Есть у нас старики по селам,
Что утратили будто речь:
Ты с рассказом ему веселым —
Он без звука к себе на печь.

Другое дело, что «неизвестный» слишком сосредоточен, зациклен на себе и не понимает, что в неказистых с виду, угрюмых старухах и стариках живет и гордость, и благородство, – не понимает того, что открыто герою стихотворения «На ночлеге»:

Знаю, завтра разбудит только
Словом будничным, кратким столь,
Я спрошу его: – Надо сколько? —
Он ответит: – Не знаю, сколь![12]

Но ведь такие ответы, такое отношение хозяев ночлега предполагают, что их собеседник и сам погружен в стихию народной жизни, что он расслышит несказанное, не оскорбит беззащитной простоты... А когда вместо него появляется человек с психологией «сына морских факторий», когда ясно, что, кроме тупости и идиотизма, ничего не увидит он в этой почти обескровленной кремлевскими упырями жизни, этот человек рискует оказаться в пустыне своей гордыни, где и суждено завершиться избранному им пути:

Он шел. Но угрюмо и грозно
Белели снега впереди!
Он вышел на берег морозной,
Безжизненной, страшной реки!
Он вздрогнул, очнулся и снова
Забылся, качнулся вперед...
Он умер без крика, без слова,
Он знал, что в дороге умрет.

Смерть – бессмысленная и нелепая смерть бродяги...
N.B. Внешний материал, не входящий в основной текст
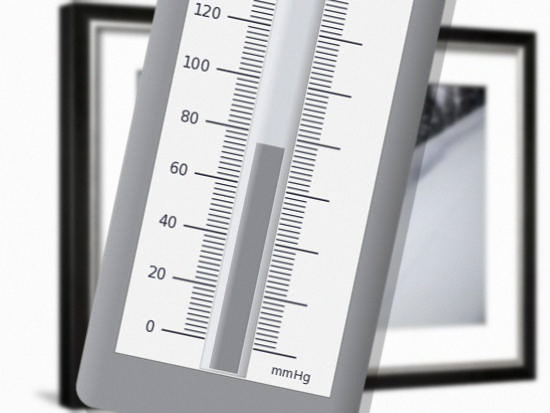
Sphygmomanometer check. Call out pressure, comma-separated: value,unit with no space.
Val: 76,mmHg
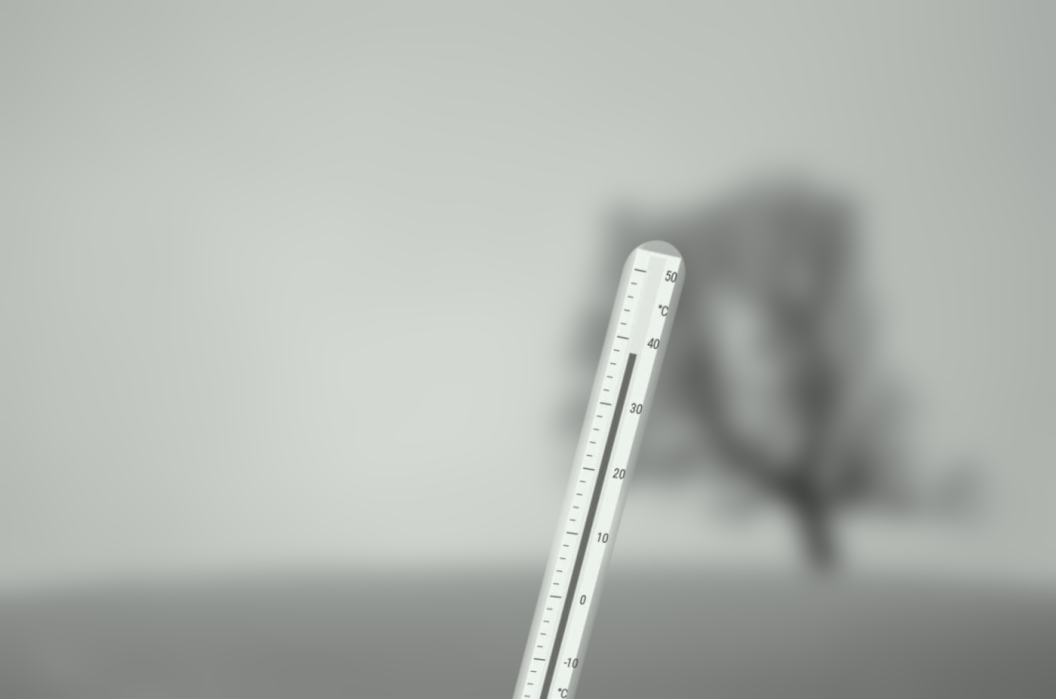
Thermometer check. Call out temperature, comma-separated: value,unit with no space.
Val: 38,°C
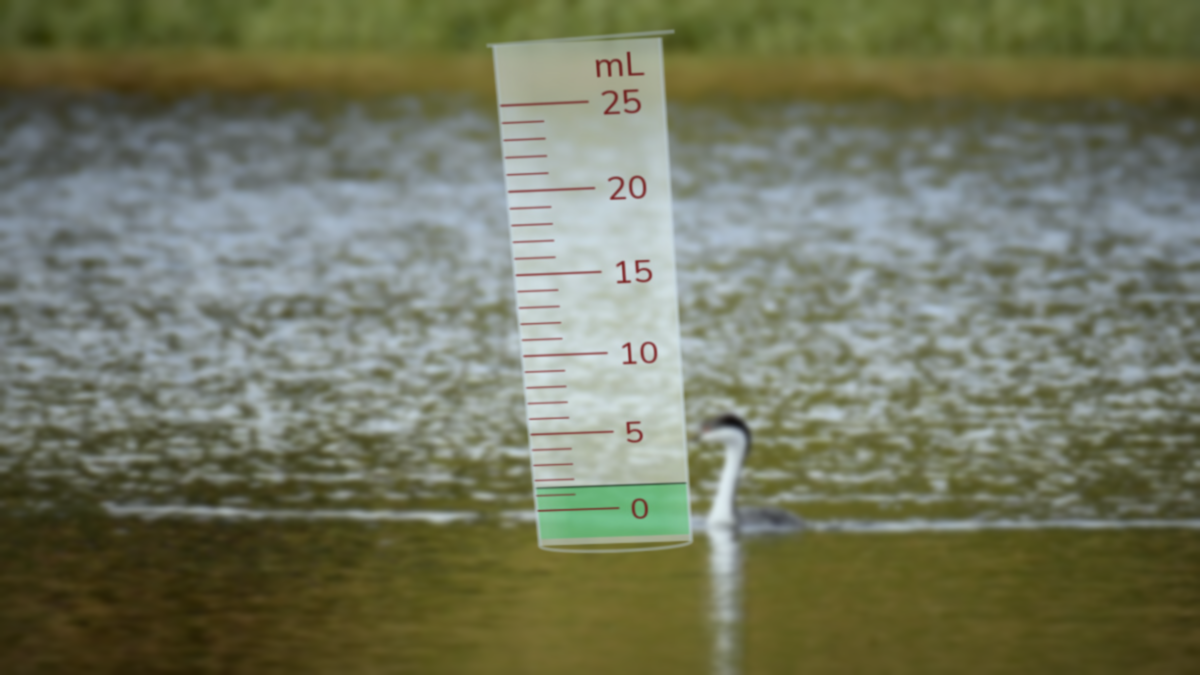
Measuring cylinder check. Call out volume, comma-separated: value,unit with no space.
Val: 1.5,mL
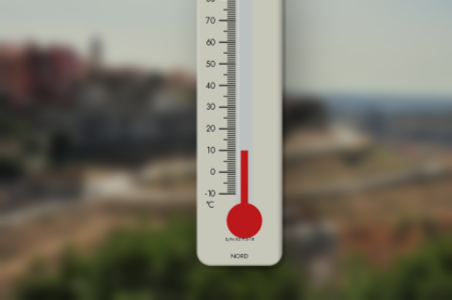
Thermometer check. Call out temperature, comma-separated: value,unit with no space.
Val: 10,°C
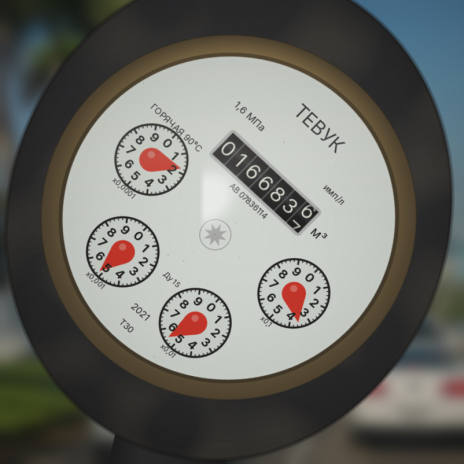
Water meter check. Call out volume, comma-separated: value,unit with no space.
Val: 166836.3551,m³
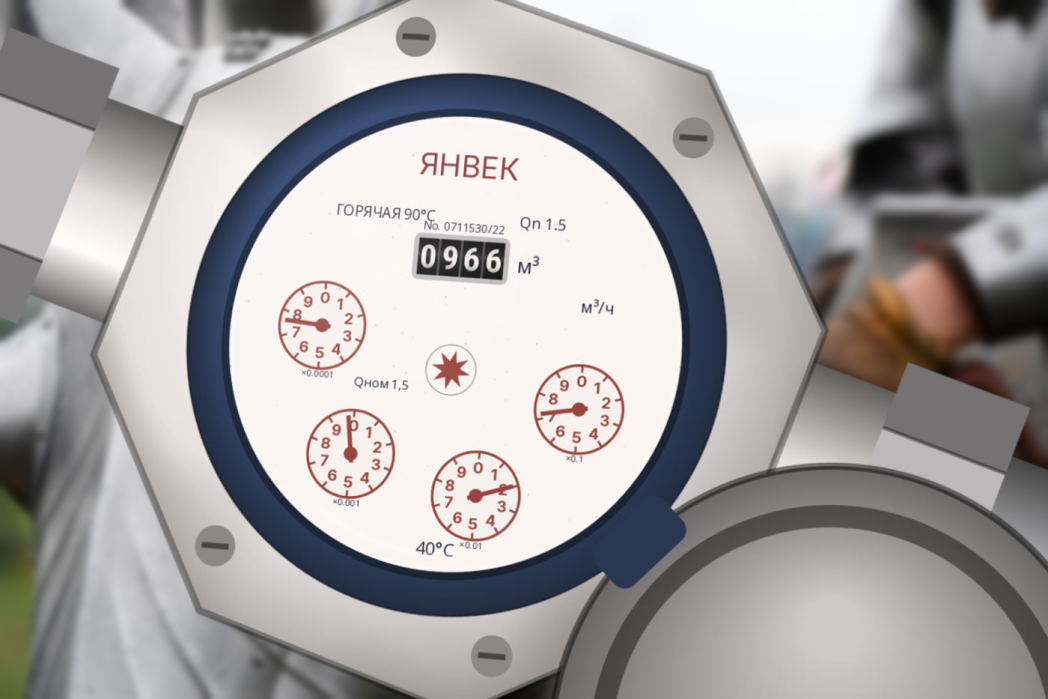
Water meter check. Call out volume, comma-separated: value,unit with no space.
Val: 966.7197,m³
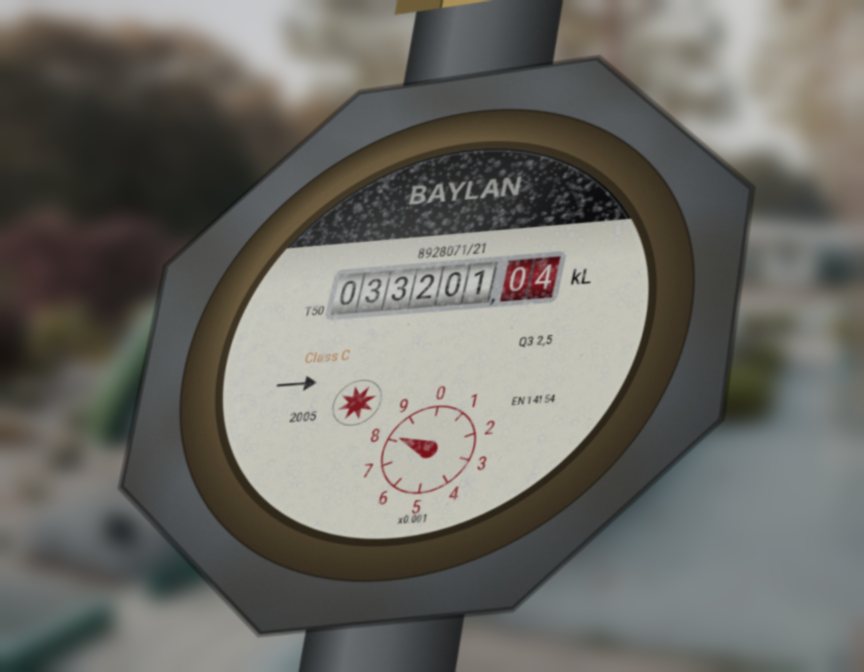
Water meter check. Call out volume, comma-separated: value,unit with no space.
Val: 33201.048,kL
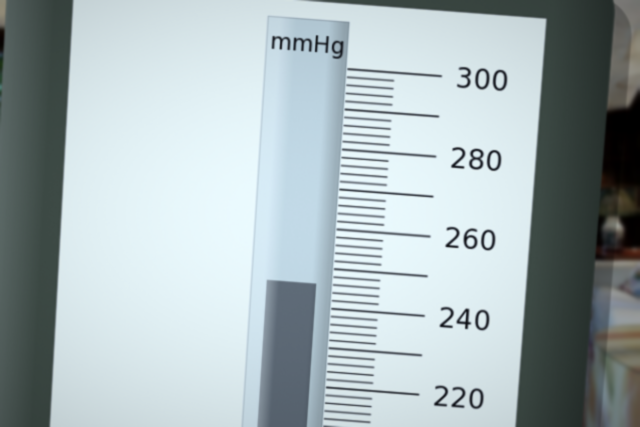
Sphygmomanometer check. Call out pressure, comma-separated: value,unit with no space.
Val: 246,mmHg
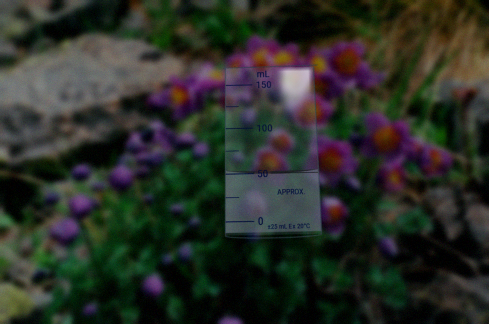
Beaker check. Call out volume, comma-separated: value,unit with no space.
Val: 50,mL
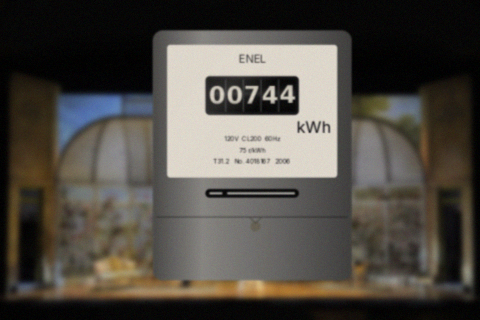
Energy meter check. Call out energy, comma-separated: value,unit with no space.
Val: 744,kWh
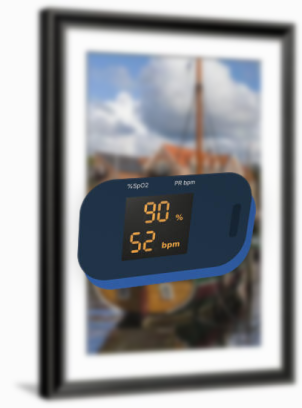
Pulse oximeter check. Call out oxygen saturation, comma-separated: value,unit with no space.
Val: 90,%
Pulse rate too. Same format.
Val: 52,bpm
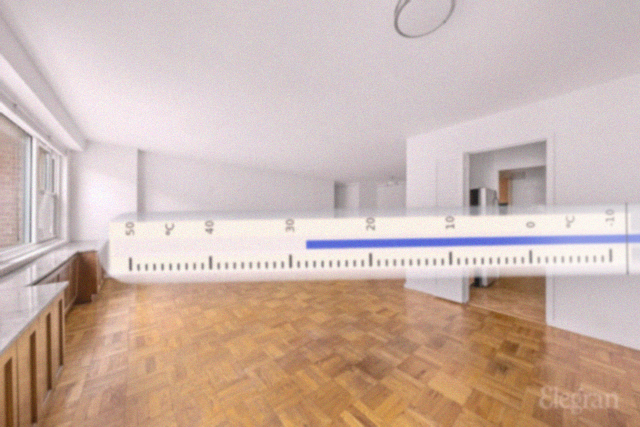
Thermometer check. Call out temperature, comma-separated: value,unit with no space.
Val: 28,°C
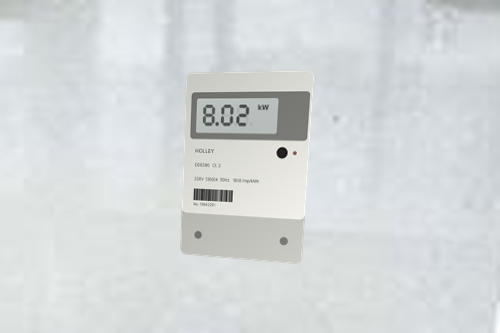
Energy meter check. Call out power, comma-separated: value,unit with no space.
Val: 8.02,kW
Однако в романтической антитезе непо€нятой личности и тупой человеческой массы смерть эта приобретает почти трагедийное звучание. Тем более что согласно романтическому канону даже сама равнодушная природа не остается безучастной к гибели гордого человека: «Он умер, снегами отпетый...»

И только люди:

... вели разговор
Все тот же, узнавши об этом:
– Бродяга. Наверное, вор.

Но странно, первое чувство неприятия человеческого равнодушия, запрограммированное самой ситуацией, быстро проходит, и возникает ощущение совсем другого рода.

Умер чужой человек...

Умер гордец, не знающий смирения, а значит, и сострадания, умер нелепо, глупо, и что же еще сказать, как иначе определить отношение к чужаку людям, которые живут в рамках христианской морали и сострадания, а не в романтических антитезах?

Отношение должно быть сформулировано однозначно, ибо необходимо сразу заявить о своем неприятии произошедшего. Вот и звучит слово: «Бродяга!», а следом – уничижительное, не обвиняющее окончательно, но снимающее всякий романтический флер дополнение: «Наверное, вор».

Сказано жестко, но справедливо.

Сам по себе путь, как бы труден он ни был, не представляет нравственной ценности. Уважаем и почитаем только истинный Путь.

Зрелый Рубцов четко понимает разницу между бродягой и Путником. Отчасти понимал это, как мы видим по стихотворению «Да! Умру я!», и молодой Рубцов...

Во всяком случае, в Ташкенте он почувствовал, что превращается в не нужного никому и не несущего в себе ничего, кроме озлобления, бродягу. Он почувствовал, что выбранный им путь – не тот Путь, который назначено пройти ему.

И вот – поражает в Рубцове это мужество, эта внутренняя сила! – вскоре он круто изменит свою жизнь. Осознав гибельность избранного пути, переступив через обиду, смирив свою гордость, попытается он наладить отношения с родными.

Впрочем, произойдет это спустя полгода, когда ему придется уйти из техникума.


Второй курс, как видно из учебных ведомостей, оказался для Николая Рубцова менее удачным.

По-прежнему хорошие отметки у него по истории, по русскому и иностранному языку да еще по предмету «месторождения и минералогия». Зато по математике, геодезии и техническому черчению «сплошные двойки».

Согласно приказу № 24 от 29 января 1955 года Н.М. Рубцов был отчислен из техникума за неуспеваемость.